Going back to the example you used, of office suites with which almost everyone is familiar—and which have universally interchangeable shortcuts that quite a few people use as second nature!—here are the menu options and shortcuts to which I am accustomed in OpenOffice Writer, on a Windows machine (see screenshot attachment).

That said, Sigil is your program... and an excellent tool. If you choose to implement a few additional shortcuts and menu items, a lot of us will be happy. If you don't, none of us will suffer.
Yes, I see what you mean. Word and Writer behave in the Mac style, "emulated MDI" system on all platforms. Even when the user opens several documents, he actually has several SDI main windows, but there's only one instance (process) of Word or Writer running.

This has both advantages and disadvantages. I'm pretty sure that the primary reason why they are choosing this route is to conserve RAM. Since Word 2010 will takes up ~80MB on my machine with both one and five (empty) documents open, the advantage is clear. Having several smaller documents open amortizes the "upfront" memory cost.

The disadvantage is that if one of those documents does something that makes the process hang, all the documents go down with it. This is not a problem for Word and Writer which are large, stable applications with teams of people working on them. Their general application stability is usually more than respectable.
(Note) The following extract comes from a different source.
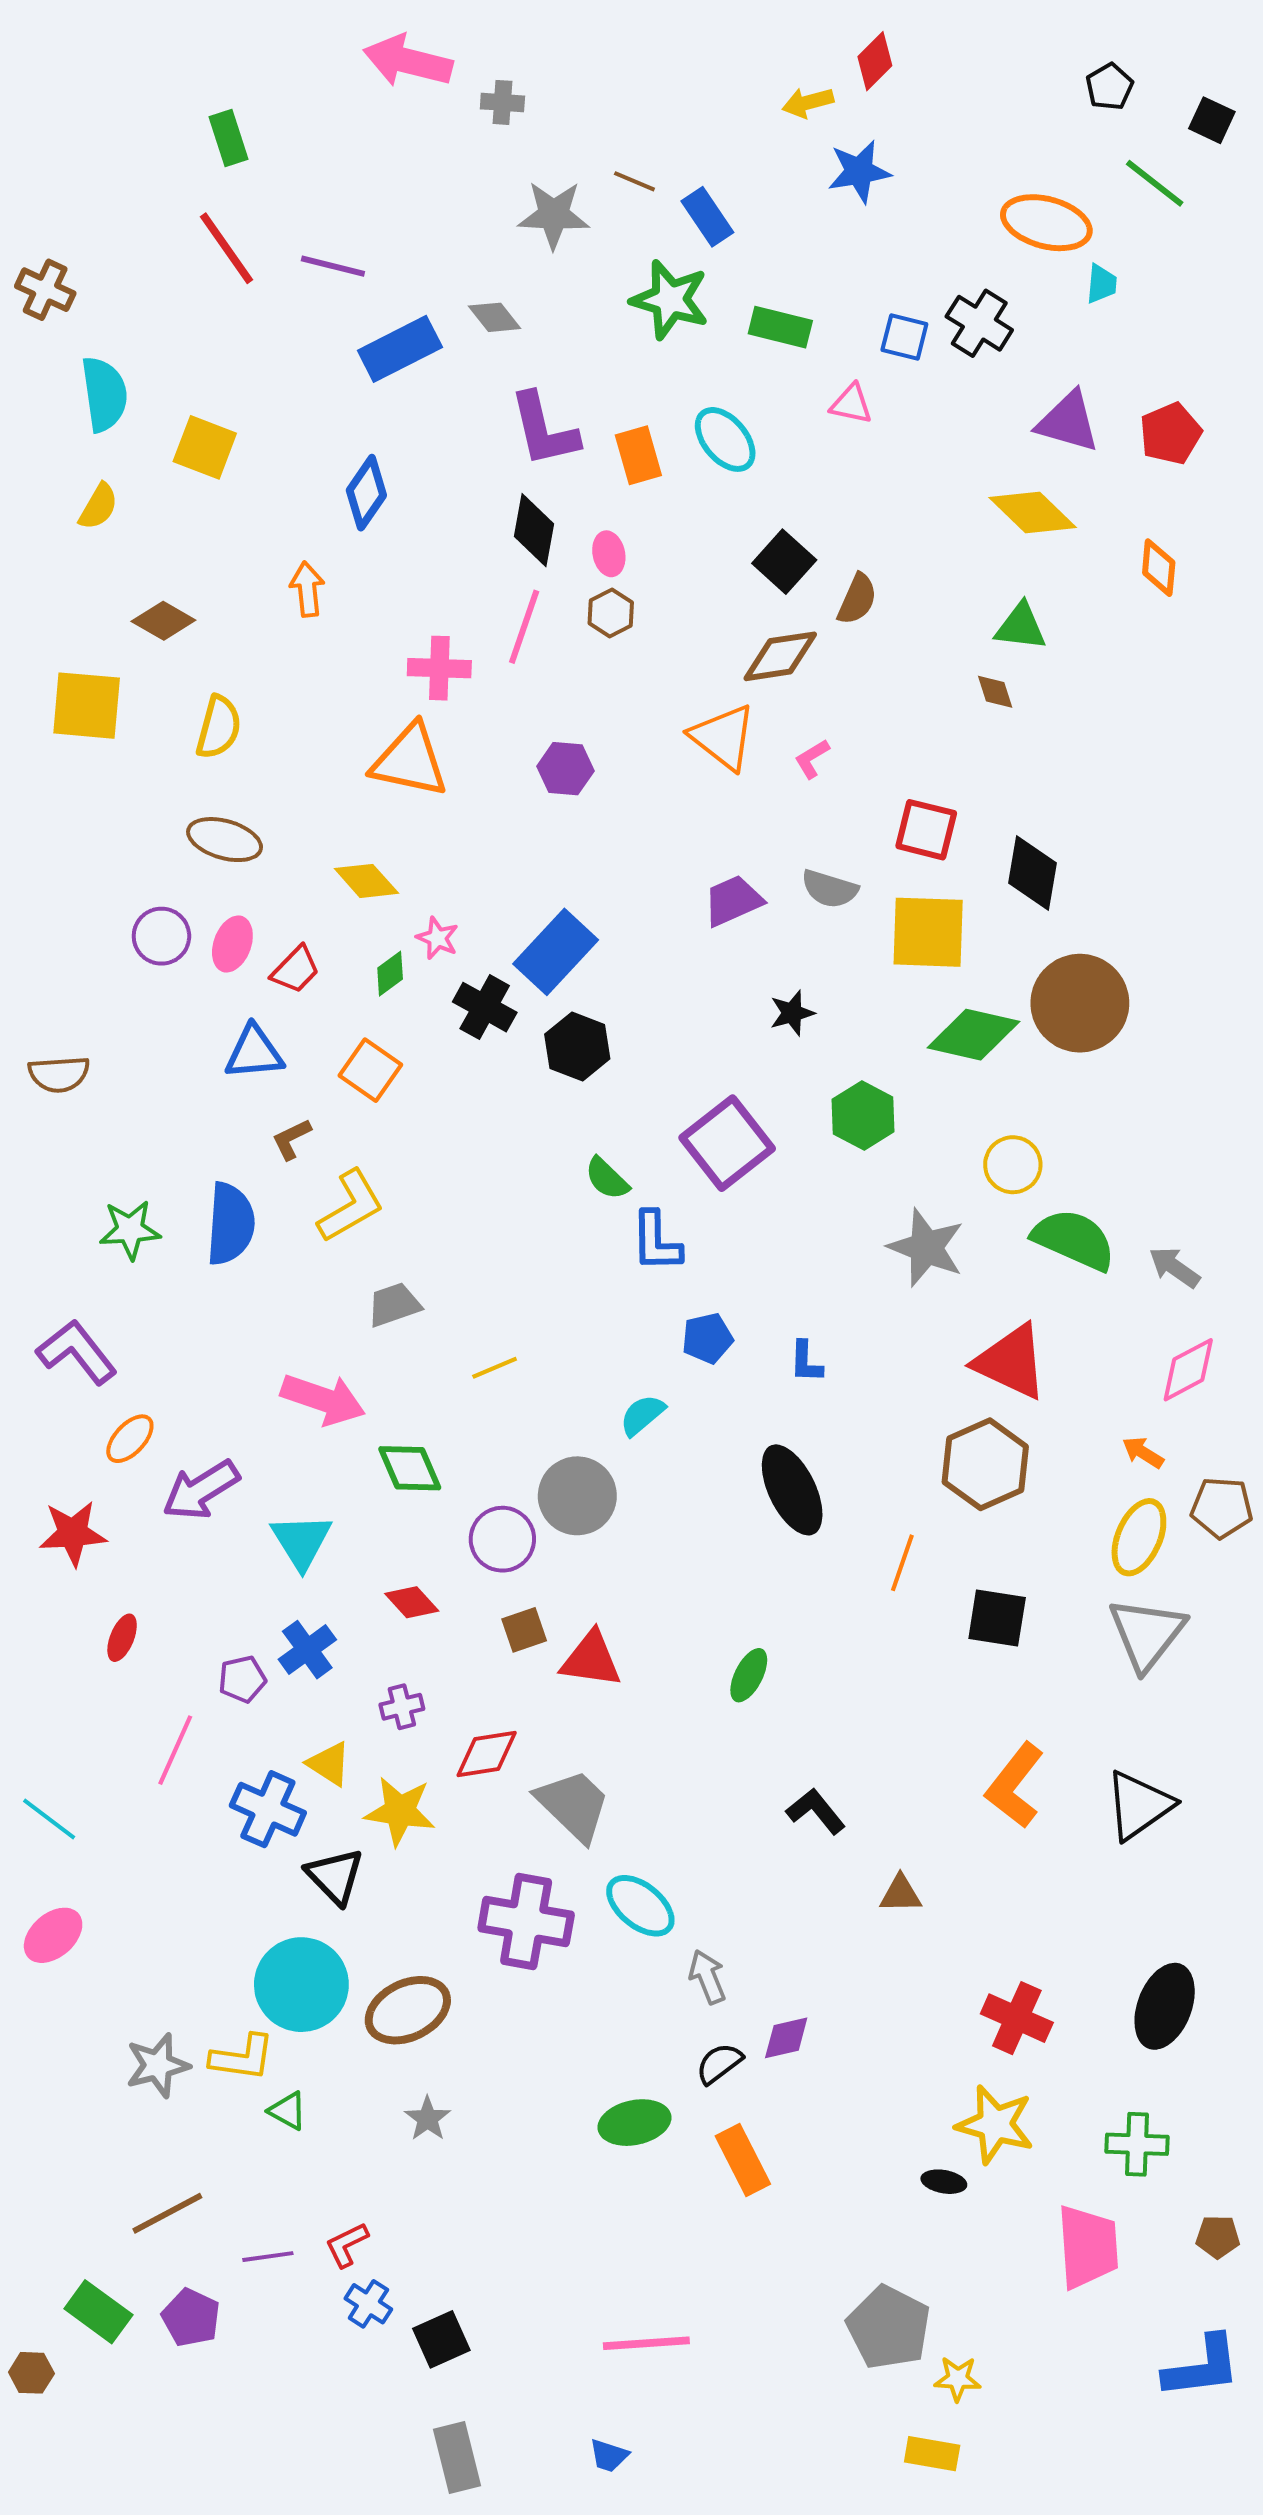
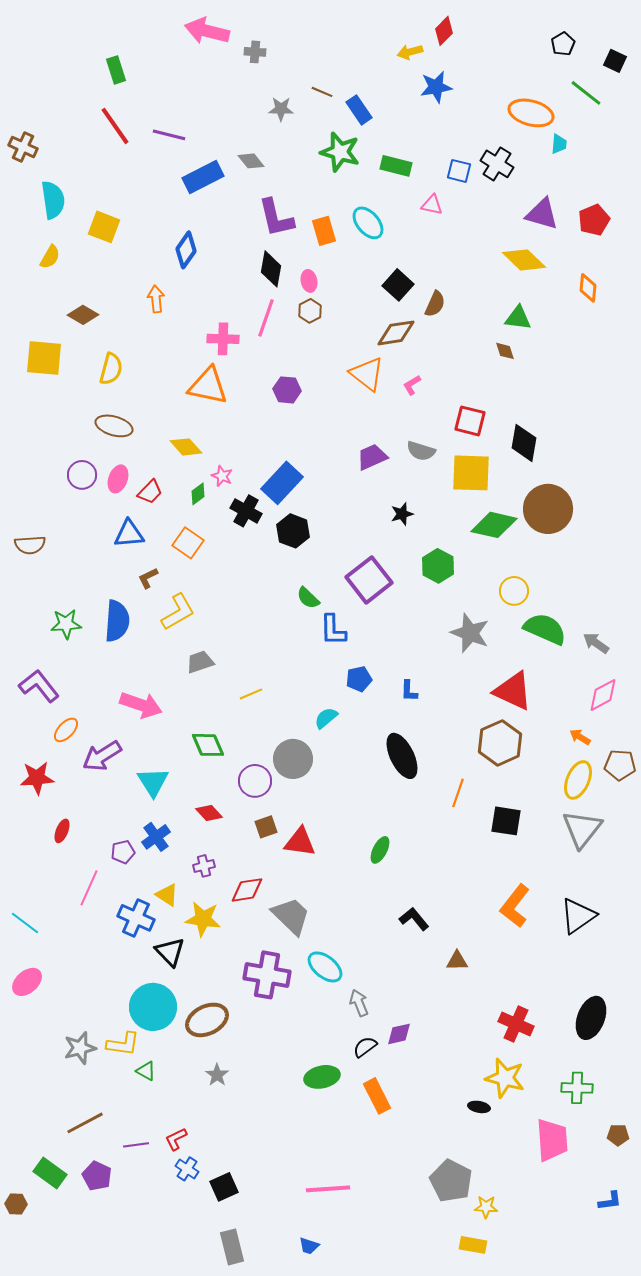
gray star: (554, 215) -> (281, 109), size x0.7
pink arrow: (323, 1399) -> (141, 705), moved
blue L-shape: (1202, 2367) -> (610, 1201), size x0.6

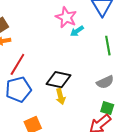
Sadly, Sigil is not there yet, as any regular user will tell you . It can crash or hang (although now much less frequently than it used to). The benefit of preserving the other documents when one goes down is substantial.

Also, the memory advantage of the single process approach is minimal with Sigil. On my main machine, Sigil eats 15MB at idle. Opening more tabs adds more memory, but the "static" amount is still just 15MB.

Thus, it is more beneficial to preserve the current single process system than to adopt the Word/Writer one.

As such, a "Close" command does not make sense. Word/Writer use it to differentiate between closing the current document, and closing the application (which is "Exit") and all documents with it. In Sigil, you can only close the the current document, and this is called "Exit" since it also exits the application.

[All of this relates only to Windows/Linux. As I've explained, Sigil behaves differently on Macs because it has no choice. I'd use the Win/Lin approach there too if I could.]